EPCs can differentiate into endothelial cells that are involved in mediating the repair of endogenous vascular endothelial injury and that play a key role in maintaining the structural and functional integrity of the vascular endothelium [61]. Long-term Exercise can increase the number of EPCs, increase the activity of eNOS, enhance the bioavailability of NO, regulate endothelial repair in angiogenesis, and prevent endothelial dysfunction by targeting EPCs [62]. Acute and long-term moderate-intensity aerobic or resistance exercise affects the mobilization of EPCs by augmenting related pro-angiogenic factors such as vascular endothelial growth factor (VEGF),stromal cell-derived factor-1, hypoxia-inducible factor-1, and matrix metalloproteinase-9 to enhance endogenous endothelial repair, which, in turn, repairs and maintains the vascular cytoarchitecture [63, 64, 65].
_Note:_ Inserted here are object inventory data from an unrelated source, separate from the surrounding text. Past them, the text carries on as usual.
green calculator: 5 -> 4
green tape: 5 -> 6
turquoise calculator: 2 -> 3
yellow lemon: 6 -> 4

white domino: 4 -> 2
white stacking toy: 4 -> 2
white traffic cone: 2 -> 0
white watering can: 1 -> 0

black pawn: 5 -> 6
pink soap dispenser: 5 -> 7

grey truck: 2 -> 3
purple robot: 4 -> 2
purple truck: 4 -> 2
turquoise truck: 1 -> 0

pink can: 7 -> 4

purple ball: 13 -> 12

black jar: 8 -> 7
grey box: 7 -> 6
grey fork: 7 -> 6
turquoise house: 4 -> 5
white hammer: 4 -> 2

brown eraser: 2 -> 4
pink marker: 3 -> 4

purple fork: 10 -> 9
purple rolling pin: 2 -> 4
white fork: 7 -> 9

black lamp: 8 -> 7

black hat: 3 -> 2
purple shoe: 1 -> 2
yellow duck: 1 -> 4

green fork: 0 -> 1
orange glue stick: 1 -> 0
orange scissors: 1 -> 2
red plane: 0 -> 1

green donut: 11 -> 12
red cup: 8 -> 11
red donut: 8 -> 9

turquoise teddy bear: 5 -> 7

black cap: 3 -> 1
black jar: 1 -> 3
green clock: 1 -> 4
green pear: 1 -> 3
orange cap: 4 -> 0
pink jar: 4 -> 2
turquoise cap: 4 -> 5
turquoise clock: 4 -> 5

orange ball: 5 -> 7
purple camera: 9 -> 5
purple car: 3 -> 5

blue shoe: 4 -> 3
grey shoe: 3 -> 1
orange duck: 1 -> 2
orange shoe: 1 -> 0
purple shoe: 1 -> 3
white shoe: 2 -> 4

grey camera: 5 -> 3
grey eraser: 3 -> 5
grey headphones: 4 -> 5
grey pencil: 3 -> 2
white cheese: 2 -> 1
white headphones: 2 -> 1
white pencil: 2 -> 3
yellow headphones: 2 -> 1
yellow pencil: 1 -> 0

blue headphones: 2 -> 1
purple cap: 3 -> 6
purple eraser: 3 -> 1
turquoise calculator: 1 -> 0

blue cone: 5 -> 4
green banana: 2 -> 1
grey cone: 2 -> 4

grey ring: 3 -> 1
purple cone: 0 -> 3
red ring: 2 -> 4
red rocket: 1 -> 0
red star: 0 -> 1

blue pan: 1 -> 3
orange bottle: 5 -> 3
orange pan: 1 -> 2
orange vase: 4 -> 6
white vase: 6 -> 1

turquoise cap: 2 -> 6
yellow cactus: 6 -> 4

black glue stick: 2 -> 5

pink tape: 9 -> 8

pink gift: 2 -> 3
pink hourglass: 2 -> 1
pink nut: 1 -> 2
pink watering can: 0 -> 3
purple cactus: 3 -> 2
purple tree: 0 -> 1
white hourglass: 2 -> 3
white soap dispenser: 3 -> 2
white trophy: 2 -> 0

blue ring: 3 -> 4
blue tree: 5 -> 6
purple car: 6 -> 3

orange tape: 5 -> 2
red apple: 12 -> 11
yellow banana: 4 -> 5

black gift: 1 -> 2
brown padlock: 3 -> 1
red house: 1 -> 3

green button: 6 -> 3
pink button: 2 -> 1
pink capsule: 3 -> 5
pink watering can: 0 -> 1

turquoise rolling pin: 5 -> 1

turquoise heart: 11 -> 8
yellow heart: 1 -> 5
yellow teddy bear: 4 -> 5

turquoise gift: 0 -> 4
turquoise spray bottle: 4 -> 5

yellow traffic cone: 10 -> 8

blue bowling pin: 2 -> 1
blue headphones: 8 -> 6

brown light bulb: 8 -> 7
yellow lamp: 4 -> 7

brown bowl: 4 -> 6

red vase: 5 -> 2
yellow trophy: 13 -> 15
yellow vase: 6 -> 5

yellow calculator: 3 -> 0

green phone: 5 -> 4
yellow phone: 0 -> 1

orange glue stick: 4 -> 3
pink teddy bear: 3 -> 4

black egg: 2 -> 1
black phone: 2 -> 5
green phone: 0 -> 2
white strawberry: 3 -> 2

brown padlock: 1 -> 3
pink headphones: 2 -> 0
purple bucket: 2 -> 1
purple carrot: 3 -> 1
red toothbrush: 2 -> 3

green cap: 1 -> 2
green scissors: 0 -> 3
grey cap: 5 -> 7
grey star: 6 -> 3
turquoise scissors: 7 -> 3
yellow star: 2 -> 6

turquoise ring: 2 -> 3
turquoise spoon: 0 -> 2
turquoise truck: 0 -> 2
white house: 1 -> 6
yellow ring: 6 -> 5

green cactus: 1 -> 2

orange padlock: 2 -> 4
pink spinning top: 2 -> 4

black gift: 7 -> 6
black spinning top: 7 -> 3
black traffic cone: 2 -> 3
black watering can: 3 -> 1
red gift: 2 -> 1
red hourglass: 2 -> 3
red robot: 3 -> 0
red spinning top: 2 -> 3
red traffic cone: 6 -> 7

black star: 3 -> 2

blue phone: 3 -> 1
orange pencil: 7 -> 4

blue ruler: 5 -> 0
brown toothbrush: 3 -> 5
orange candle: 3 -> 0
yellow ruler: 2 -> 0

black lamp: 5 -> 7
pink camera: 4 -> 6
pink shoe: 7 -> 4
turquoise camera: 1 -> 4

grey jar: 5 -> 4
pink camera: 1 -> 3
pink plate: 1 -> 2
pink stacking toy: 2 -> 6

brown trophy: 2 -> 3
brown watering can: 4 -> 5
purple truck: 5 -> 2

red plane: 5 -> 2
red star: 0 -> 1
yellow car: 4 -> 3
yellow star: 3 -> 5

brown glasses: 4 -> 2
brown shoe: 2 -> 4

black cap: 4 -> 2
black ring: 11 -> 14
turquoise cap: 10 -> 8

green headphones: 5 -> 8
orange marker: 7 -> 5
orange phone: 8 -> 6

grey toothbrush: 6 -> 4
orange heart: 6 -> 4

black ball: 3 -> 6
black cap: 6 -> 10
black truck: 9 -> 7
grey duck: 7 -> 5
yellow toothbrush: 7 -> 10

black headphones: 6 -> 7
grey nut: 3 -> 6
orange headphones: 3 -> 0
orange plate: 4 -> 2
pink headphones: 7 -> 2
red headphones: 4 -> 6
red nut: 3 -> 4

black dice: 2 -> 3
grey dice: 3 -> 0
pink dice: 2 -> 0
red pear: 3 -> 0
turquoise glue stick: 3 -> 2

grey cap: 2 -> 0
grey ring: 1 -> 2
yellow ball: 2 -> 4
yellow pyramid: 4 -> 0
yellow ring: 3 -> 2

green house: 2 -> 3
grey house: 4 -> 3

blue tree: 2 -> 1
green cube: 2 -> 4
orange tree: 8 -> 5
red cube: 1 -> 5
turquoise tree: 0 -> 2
The release of a range of bioactive molecules in exercise via extracellular vesicles has been identified as a novel phenomenon in mediating intercellular communication that promotes beneficial effects in many systems in vivo, and the exercise intervention can induce the release of exosomes from a variety of tissues and thereby improve endothelial function. Exosomes are nano-sized tiny extracellular vesicles that contain proteins, lipids, nucleotides, and other biologically active substances; and these target endothelial cells through direct lipid membrane fusion, receptor-ligand interactions, macropinocytosis, endocytosis, and other pathways to regulate cellular behavior and mediate biological effects. These actions then promote vascular neogenesis, the regulation of vasoconstriction and diastole, and the inhibition of apoptosis and other regulatory endothelial functions [66]. Exercise-induced exosome secretion provides a novel and direct endogenous cardioprotective effect that is closely related to the advancement of intercellular information exchange [67] by exercise, the activation of the sprouty related EVH1 domain containing 1 (SPRED1)/VEGF signaling pathway [28], and increased Ca${}^{2+}$ release [68]. Exercise-induced circulating exosomes are thought to manifest a positive regulatory role in mediating signaling processes associated with adaptive responses to exercise, and both acute exercise and long-term chronic exercise exert beneficial actions on endothelial function and protect cardiovascular health by promoting the expression of exosomes and their contents (miRNAs and proteins)-including miRNA-126 and miRNA-342-5P, which enhance intercellular communication [28, 66, 69]. Ma et al. [28] demonstrated that long-term low- and moderate-intensity exercise reduced endothelial cell apoptosis and improved endothelial function by increasing miR-126 expression in circulating exosomes, which in turn activated the downstream sprouty related EVH1 domain containing 1 (SPRED1)/VEGF-signal-transduction pathway. Another study revealed that plasma exosomes secreted by mice after 2 weeks of moderate-intensity wheel exercise significantly enhanced endothelial cell migration and angiogenesis compared with sedentary mice and that exosomal SOD3 was important in angiogenesis [70].